In all probability, there will be a final decision about the creation of .xxx TLD at the ICANN meeting in Wellington. ICM Registry, a private company founded in 2000 specifically to seek approval for the .xxx TLD (top level domain), has meet ICANN’s criteria for creating a TLD, according to an ICANN decision in June. Since then ICANN and ICM Registry have been negotiating the contract that would create a virtual red-light district.
The company’s president and chairman, Stuart Lawley, will attend the meeting in Wellington.
“We look forward to the ICANN board ratifying the contract,” he says. “Once our contract is signed, we can implement plans which we expect would lead to the .xxx TLD being operational around six months later.”
Lawley and his business partners say they have no links, now or in the past, to the porn industry. Lawley, a successful entrepreneur, started Oneview, a UK ISP, in 1999 and cashed out in 2000 before the dotcom bubble burst.
He has told AVN Online, a porn industry news website, that it is no secret that he sees .xxx as an opportunity to make money. He says that “the online adult industry, as one of the largest sectors of e-commerce today, is a clear choice for a dedicated TLD”.
ICM Registry would operate the register of .xxx sites, and sell each domain name for US$60. Resellers will be free to add their mark-up of maybe US$10 to US$15 per name.
Lawley describes the .xxx TLD as a “win-win situation”. It would make it easier for parents, schools and companies to block access to porn on the internet, he says.
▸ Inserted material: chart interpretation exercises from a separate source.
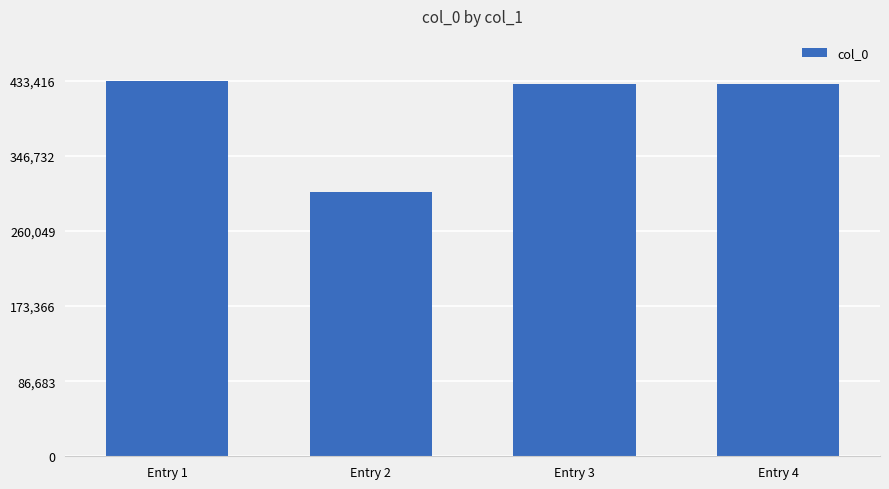

What is the value of the 3rd bar from the left?

429350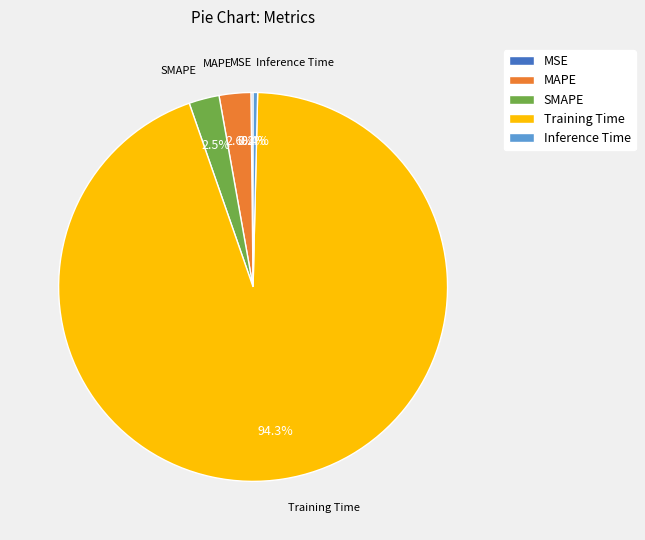

To the nearest percent, what percentage of the pie is Training Time?

94%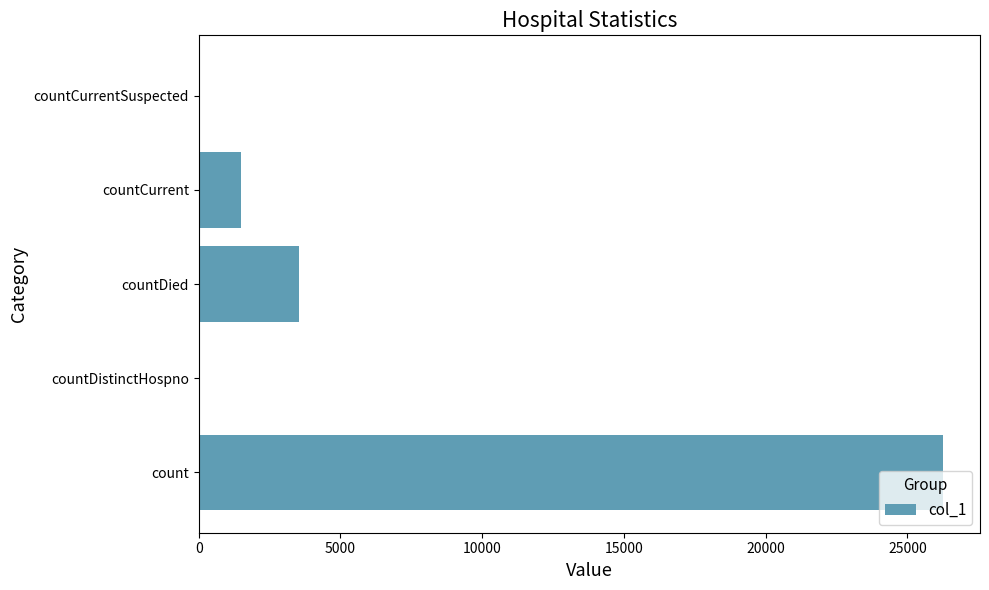

What is the change in value from count to countCurrentSuspected?

-26245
“It’s also a ‘win’ for the consenting adult consumers … as they can browse and buy with greater confidence in that the .xxx sites they visit will adhere to the best business practices set out in the .xxx registration agreement,” he says.
This increased consumer confidence is expected to increase revenue and lower credit card charge-backs for the online porn providers, according to Lawley.
A not-for-profit, Canadian organisation, International Foundation for Online Responsibility (IFFOR), will be the policy-making authority for the .xxx TLD, says Lawley. IFFOR will be funded through .xxx domain name registration fees and will have its own board of directors, consisting of representatives from the online porn industry, child-safety community and the free speech community, says ICM Registry’s website.
IFFOR will have the somewhat split role of supporting free expression, creating a safe and protected environment for consumers within the domain, supporting business practises that protects children online and sponsoring anti-child pornography organisations, says the IFFOR website.
Registrants of the .xxx TLD are obliged to follow the rules set by IFFOR, and these will include safeguarding children, deploying accurate meta-tagging and not engaging in spoofing, phishing or fraud, says Lawley.
Liz Butterfield, executive director of the Internet Safety Group, says that because the application for .xxx has gone through ICANN’s rigorous process and has met the threshold for becoming a top level domain, the ISG sees no reason why it shouldn’t proceed.
“However, it is important to be realistic about what this can achieve,” she says.
“If the regulation of .xxx is effective, it may indeed mean that member organisations offer less links to illegal material such as child abuse images or bestiality, practice less inclusion of spyware, malware and diallers in downloads, make less attempts to trap unsuspecting children by having a domain name that is one keystroke off a legitimate children’s site.”
She thinks it unrealistic that .xxx will have much impact reducing the illegal trade in child pornography.
“Whether .xxx will make pornography easier to filter will depend on how many pornographers choose to use .xxx.”
Keith Davidson, executive director of InternetNZ, says that the .xxx application has met the guidelines and should “probably proceed”.
Frank March, senior specialist advisor at the information technology policy group, Ministry of Economic Development, says that the government doesn’t have a view of the .xxx TLD issue. “It is a matter for ICANN to decide,” he says. “The New Zealand government recognises ICANN’s right to make decisions of that sort.”
His personal view is that .xxx could possibly have a small positive effect, depending on the capability of ICM Registry to enforce the code of behaviour it says will be required for .xxx websites.
“It’s not likely that the .xxx TLD will make the current situation any worse,” March says.
The worst outcome of .xxx is that it will be completely neutral and have no effect, he says.